CNN-rand : Our baseline model where all words are randomly initialized and then modified during training. (随机初始化, 有embed层)
CNN-static : A model with pre-trained vectors from word2vec. All words— including the unknown ones that are randomly initialized—are kept static and only the other parameters of the model are learned. (使用Pre-trained的vector初始化, 没有embedding层)
CNN-non-static : Same as above but the pretrained vectors are fine-tuned for each task. (使用Pre-trained的vector初始化, 有embedding层)
CNN-multichannel : A model with two sets of word vectors. Each set of vectors is treated as a ‘channel’ and each filter is applied to both channels, but gradients are backpropagated only through one of the channels. Hence the model is able to fine-tune one set of vectors while keeping the other static. Both channels are initialized with word2vec. (使用Pre-trained的vector初始化, 一个word有两个vector, 一个有embedding层, 一个没有embedding, 相当于图片中的双通道)

文章的测试结果(上面四个model的测试结果)如下所示：

A sensitivity analysis of (and practitioners’ guide to) convolutional neural networks for sentence classification

Ref. Zhang Y, Wallace B. A sensitivity analysis of (and practitioners' guide to) convolutional neural networks for sentence classification[J]. arXiv preprint arXiv:1510.03820, 2015.

这篇文章其实主要是在研究不同大小的卷积核，不同数量的feature maps for each filter，不同的池化方法，不同的激活函数，不同的正则化方法，对CNN应用在NLP上的影响。

下面就按文章的顺序进行介绍，主要介绍一些我觉得比较重要的吧。

Abstract

However, these models require practitioners to specify an exact model architecture and set accompanying hyperparameters, including the filter region size, regularization parameters, and so on.

It is currently unknown how sensitive model performance is to changes in these configurations for the task of sentence classification.(模型对参数的敏感性)

We thus conduct a sensitivity analysis of one-layer CNNs to explore the effect of architecture components on model performance; our aim is to distinguish between important and comparatively inconsequential design decisions for sentence classification. (这篇文章主要来探寻网络的结构，看一下哪些设置是重要的，哪些是不重要的)

When assessing the performance of a model (or a particular configuration thereof), it is imperative to consider variance.

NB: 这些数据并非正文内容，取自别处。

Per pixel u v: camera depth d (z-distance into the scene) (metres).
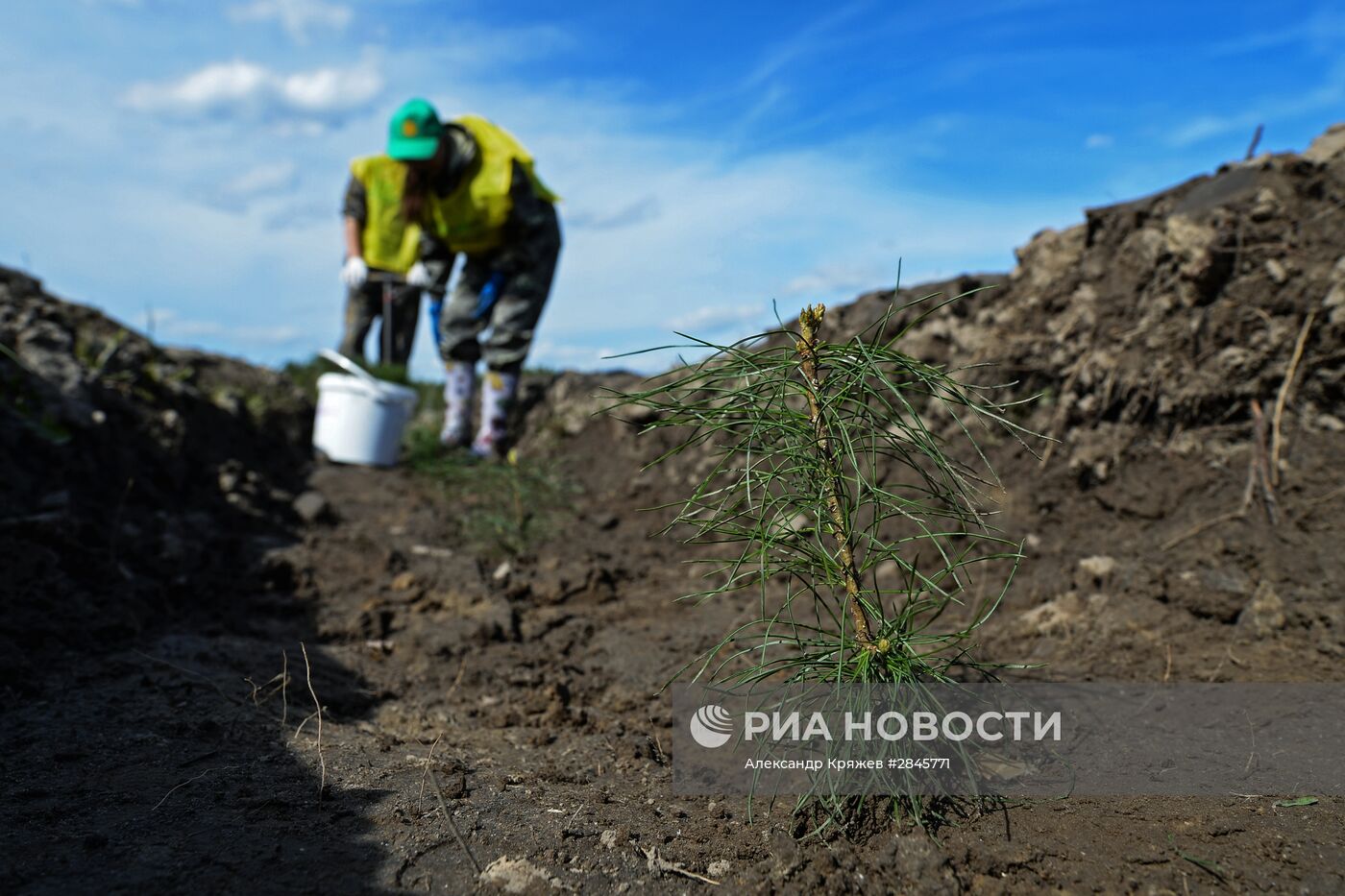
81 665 2.93
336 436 6.83
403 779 2.26
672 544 5.28
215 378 7.20
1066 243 4.38
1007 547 3.80
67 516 3.84
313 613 3.92
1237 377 3.68
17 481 4.04
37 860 1.79
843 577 1.98
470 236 6.70
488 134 6.66
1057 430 4.07
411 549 5.00
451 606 4.06
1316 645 2.79
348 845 1.90
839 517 1.97
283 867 1.81
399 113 6.39
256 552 4.66
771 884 1.80
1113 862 1.79
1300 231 3.69
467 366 7.22
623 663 3.39
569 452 7.01
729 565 2.02
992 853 1.84
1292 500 3.34
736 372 1.95
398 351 9.62
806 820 2.03
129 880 1.73
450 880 1.80
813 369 1.96
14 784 2.13
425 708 2.95
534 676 3.23
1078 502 3.88
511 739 2.68
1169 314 3.91
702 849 1.94
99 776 2.19
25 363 5.08
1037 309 4.37
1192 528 3.47
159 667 2.95
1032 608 3.39
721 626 3.70
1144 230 4.08
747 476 1.92
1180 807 1.97
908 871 1.79
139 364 6.04
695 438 1.98
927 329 4.78
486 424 7.05
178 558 4.07
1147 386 3.85
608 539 5.43
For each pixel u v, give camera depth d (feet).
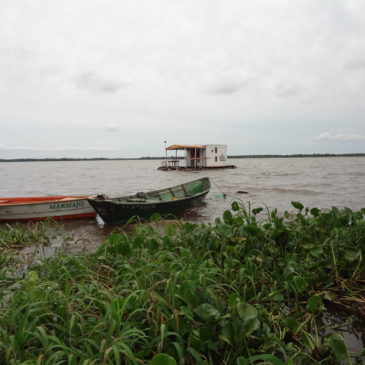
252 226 15.17
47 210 38.52
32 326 8.45
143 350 8.26
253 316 8.66
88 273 13.55
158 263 13.42
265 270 13.85
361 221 16.19
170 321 9.12
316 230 17.13
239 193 65.26
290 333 10.46
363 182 88.07
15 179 133.80
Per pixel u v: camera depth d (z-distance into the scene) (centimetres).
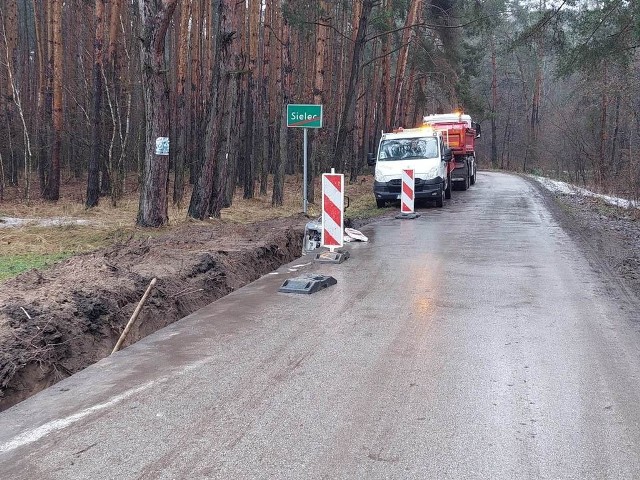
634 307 703
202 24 2783
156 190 1337
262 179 2695
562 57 1688
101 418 407
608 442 372
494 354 535
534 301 730
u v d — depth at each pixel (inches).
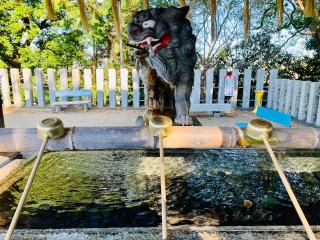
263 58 462.0
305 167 113.7
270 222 74.4
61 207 80.4
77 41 478.3
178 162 117.7
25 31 436.5
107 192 91.0
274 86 335.0
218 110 297.3
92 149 71.5
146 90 122.6
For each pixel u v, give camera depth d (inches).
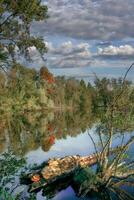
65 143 1419.8
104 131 871.1
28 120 2765.7
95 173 745.0
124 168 784.3
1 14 1274.6
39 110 3853.3
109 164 769.6
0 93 3088.1
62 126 2241.6
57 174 802.8
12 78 1592.0
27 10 1273.4
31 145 1365.7
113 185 701.3
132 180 738.8
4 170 434.6
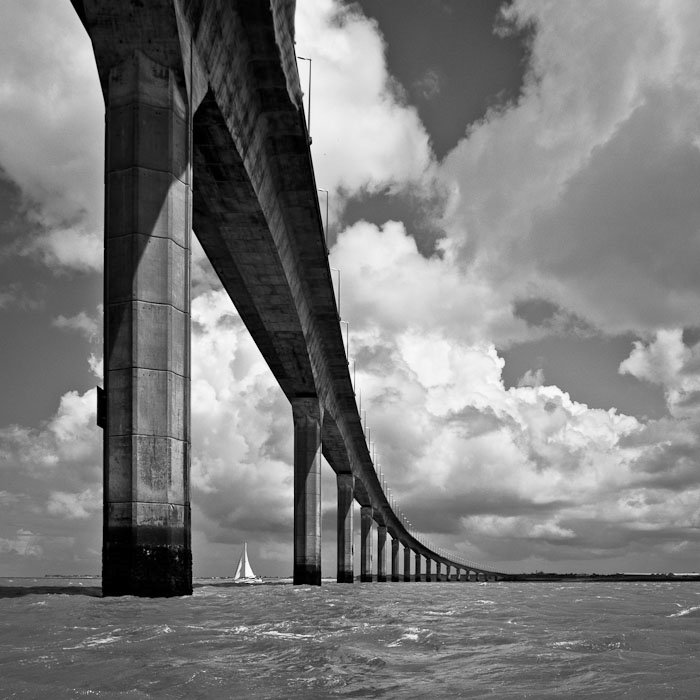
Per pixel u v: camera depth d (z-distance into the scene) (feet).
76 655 26.16
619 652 30.22
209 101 83.82
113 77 67.51
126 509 61.77
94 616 42.45
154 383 63.36
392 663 25.84
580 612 63.52
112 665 23.73
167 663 24.18
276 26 87.66
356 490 361.10
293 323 151.23
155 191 65.98
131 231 64.75
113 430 62.80
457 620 48.67
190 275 69.15
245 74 92.32
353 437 281.13
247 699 18.81
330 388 214.48
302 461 191.83
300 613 49.19
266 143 108.27
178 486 64.18
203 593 84.23
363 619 46.19
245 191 104.83
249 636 32.86
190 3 69.87
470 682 21.94
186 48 69.62
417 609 61.93
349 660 25.95
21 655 26.07
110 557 61.82
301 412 192.13
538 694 19.77
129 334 63.36
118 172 66.13
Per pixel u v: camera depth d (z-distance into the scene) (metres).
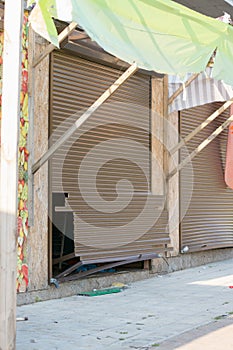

Therefore, replications of the cross-fold validation procedure should be performed and variances and ranges should be considered. (以往的文章只考虑了mean, 这里考虑了variances, 因为模型的复杂性, 需要查看模型的稳定性)

Configuration

关于上面的这张图片，下面简单介绍一下。

下面是作者所测试的几个指标，和作者最后给出的结论。

Input word vectors : Different representations perform better for different tasks.
Filter region size : The filter region size can have a large effect on performance, and should be tuned.
Numbers of feature maps for each filter region size : The number of feature maps can also play an important role in the performance, and increasing the number of feature maps will increase the training time of the model.
Pooling strategy : 1-max pooling uniformly outperforms other pooling strategies.
Activation function : Consider different activation functions if possible: ReLU and tanh are the best overall candidates. And it might also be worth trying no activation function at all for our one-layer CNN.
Regularization : Regularization has relatively little effect on the performance of the model.